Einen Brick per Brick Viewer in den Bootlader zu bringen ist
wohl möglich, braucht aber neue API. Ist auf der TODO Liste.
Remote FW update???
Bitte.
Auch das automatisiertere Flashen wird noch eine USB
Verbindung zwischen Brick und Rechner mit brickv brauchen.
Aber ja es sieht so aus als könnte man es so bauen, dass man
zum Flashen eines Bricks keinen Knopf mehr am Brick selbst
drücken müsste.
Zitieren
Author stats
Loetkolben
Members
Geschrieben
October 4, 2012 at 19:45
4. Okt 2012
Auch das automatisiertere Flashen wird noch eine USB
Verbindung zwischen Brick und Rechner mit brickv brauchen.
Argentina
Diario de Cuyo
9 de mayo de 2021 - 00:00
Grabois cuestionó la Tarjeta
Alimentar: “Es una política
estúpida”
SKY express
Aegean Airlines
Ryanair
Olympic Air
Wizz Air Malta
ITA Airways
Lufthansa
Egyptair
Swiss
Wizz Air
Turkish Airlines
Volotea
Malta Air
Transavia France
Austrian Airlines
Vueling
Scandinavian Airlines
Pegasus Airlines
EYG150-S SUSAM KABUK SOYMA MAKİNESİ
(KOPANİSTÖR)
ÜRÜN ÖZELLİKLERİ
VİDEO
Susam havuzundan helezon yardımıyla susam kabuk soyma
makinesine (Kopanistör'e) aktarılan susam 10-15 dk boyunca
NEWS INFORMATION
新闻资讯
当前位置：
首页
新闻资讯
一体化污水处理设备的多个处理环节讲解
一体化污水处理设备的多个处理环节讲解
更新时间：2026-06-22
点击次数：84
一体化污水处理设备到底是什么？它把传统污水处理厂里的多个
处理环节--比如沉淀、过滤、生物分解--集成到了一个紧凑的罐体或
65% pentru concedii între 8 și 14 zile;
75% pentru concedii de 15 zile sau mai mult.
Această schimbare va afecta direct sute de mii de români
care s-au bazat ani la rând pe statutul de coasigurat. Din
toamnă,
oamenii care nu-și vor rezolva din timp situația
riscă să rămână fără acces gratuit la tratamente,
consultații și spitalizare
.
━━━━━━
Instructions to follow - Look through the entries for lines containing the word "Airlines" and return each one.

Solved problem -
Aegean Airlines
Turkish Airlines
Austrian Airlines
Scandinavian Airlines
Pegasus Airlines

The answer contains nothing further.